Document images with source code

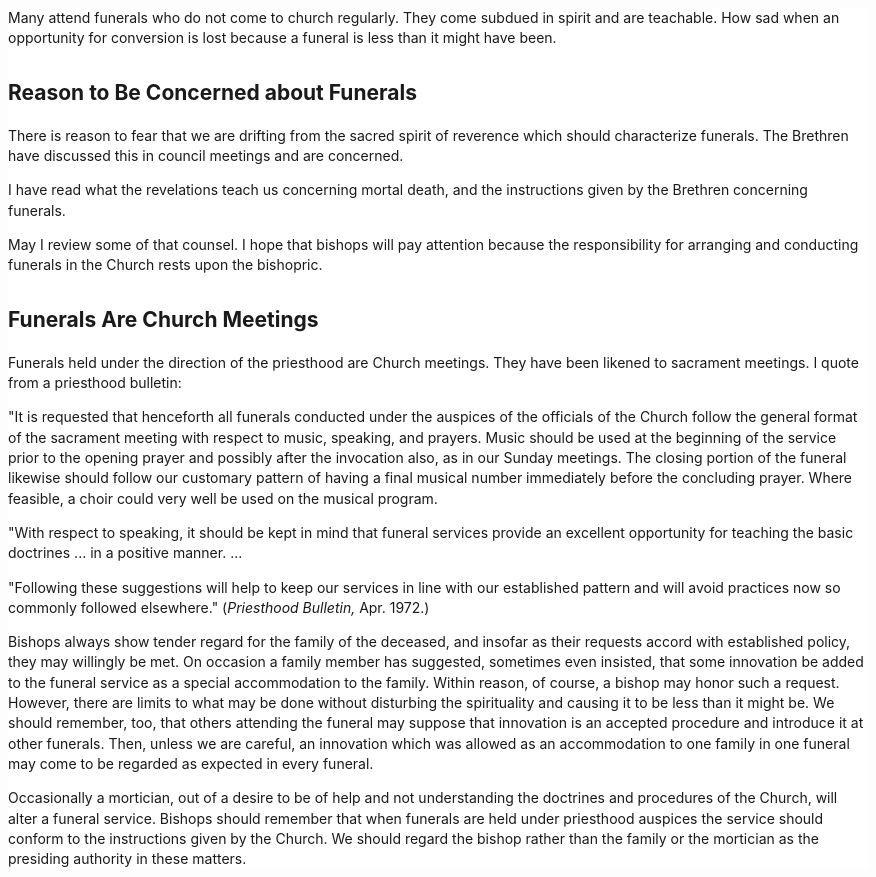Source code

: Many attend funerals who do not come to church regularly. They come subdued in
spirit and are teachable. How sad when an opportunity for conversion is lost
because a funeral is less than it might have been.

## Reason to Be Concerned about Funerals

There is reason to fear that we are drifting from the sacred spirit of
reverence which should characterize funerals. The Brethren have discussed this
in council meetings and are concerned.

I have read what the revelations teach us concerning mortal death, and the
instructions given by the Brethren concerning funerals.

May I review some of that counsel. I hope that bishops will pay attention
because the responsibility for arranging and conducting funerals in the Church
rests upon the bishopric.

## Funerals Are Church Meetings

Funerals held under the direction of the priesthood are Church meetings. They
have been likened to sacrament meetings. I quote from a priesthood bulletin:

"It is requested that henceforth all funerals conducted under the auspices of
the officials of the Church follow the general format of the sacrament meeting
with respect to music, speaking, and prayers. Music should be used at the
beginning of the service prior to the opening prayer and possibly after the
invocation also, as in our Sunday meetings. The closing portion of the funeral
likewise should follow our customary pattern of having a final musical number
immediately before the concluding prayer. Where feasible, a choir could very
well be used on the musical program.

"With respect to speaking, it should be kept in mind that funeral services
provide an excellent opportunity for teaching the basic doctrines ... in a
positive manner. ...

"Following these suggestions will help to keep our services in line with our
established pattern and will avoid practices now so commonly followed
elsewhere." (_Priesthood Bulletin,_ Apr. 1972.)

Bishops always show tender regard for the family of the deceased, and insofar
as their requests accord with established policy, they may willingly be met.
On occasion a family member has suggested, sometimes even insisted, that some
innovation be added to the funeral service as a special accommodation to the
family. Within reason, of course, a bishop may honor such a request. However,
there are limits to what may be done without disturbing the spirituality and
causing it to be less than it might be. We should remember, too, that others
attending the funeral may suppose that innovation is an accepted procedure and
introduce it at other funerals. Then, unless we are careful, an innovation
which was allowed as an accommodation to one family in one funeral may come to
be regarded as expected in every funeral.

Occasionally a mortician, out of a desire to be of help and not understanding
the doctrines and procedures of the Church, will alter a funeral service.
Bishops should remember that when funerals are held under priesthood auspices
the service should conform to the instructions given by the Church. We should
regard the bishop rather than the family or the mortician as the presiding
authority in these matters.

> [PROBLEM]: Copy whichever lines of the records above contain the word "musical".

> [ANSWER SPACE]:
likewise should follow our customary pattern of having a final musical number
well be used on the musical program.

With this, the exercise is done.